Extracted data:
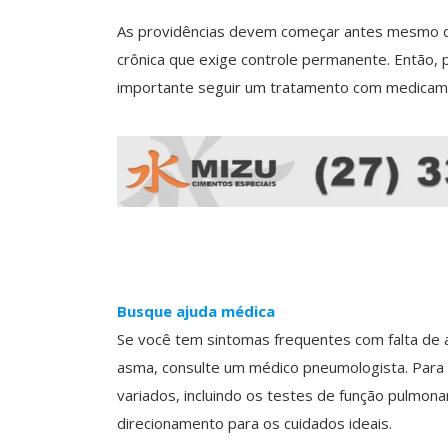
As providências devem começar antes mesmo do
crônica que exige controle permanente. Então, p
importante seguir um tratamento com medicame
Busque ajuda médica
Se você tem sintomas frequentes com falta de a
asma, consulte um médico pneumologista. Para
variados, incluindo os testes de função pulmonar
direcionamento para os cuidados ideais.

* * *

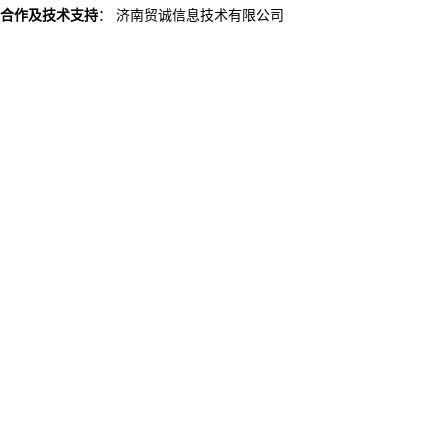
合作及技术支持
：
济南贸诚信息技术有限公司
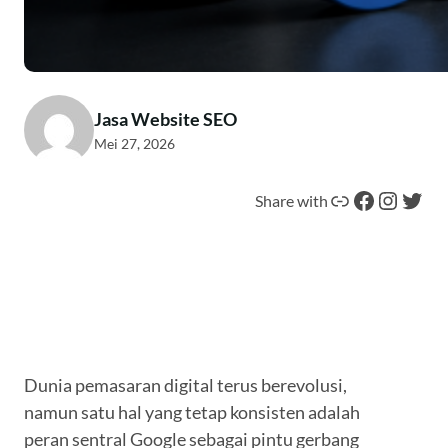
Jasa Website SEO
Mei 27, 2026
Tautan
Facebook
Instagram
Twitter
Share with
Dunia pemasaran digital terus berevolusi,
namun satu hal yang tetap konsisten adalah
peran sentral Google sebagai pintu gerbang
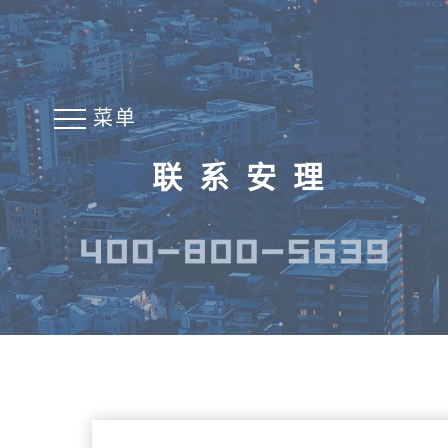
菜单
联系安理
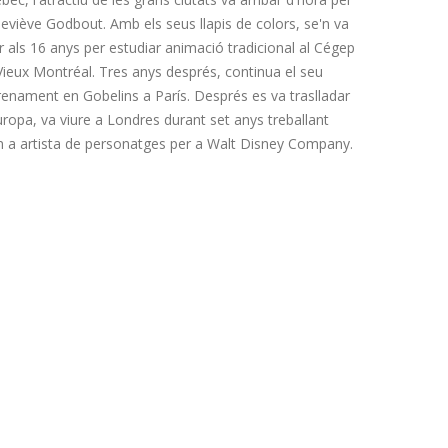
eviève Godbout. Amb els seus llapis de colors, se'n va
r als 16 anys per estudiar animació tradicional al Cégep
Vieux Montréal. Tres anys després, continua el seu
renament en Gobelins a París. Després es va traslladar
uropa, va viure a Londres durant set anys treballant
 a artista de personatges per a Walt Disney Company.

Directive: The required output is the stretch of entries above from the line containing "As providências devem começar antes mesmo do" through the line containing "direcionamento para os cuidados ideais.", reproduced exactly.

Task answer:
As providências devem começar antes mesmo do
crônica que exige controle permanente. Então, p
importante seguir um tratamento com medicame
Busque ajuda médica
Se você tem sintomas frequentes com falta de a
asma, consulte um médico pneumologista. Para
variados, incluindo os testes de função pulmonar
direcionamento para os cuidados ideais.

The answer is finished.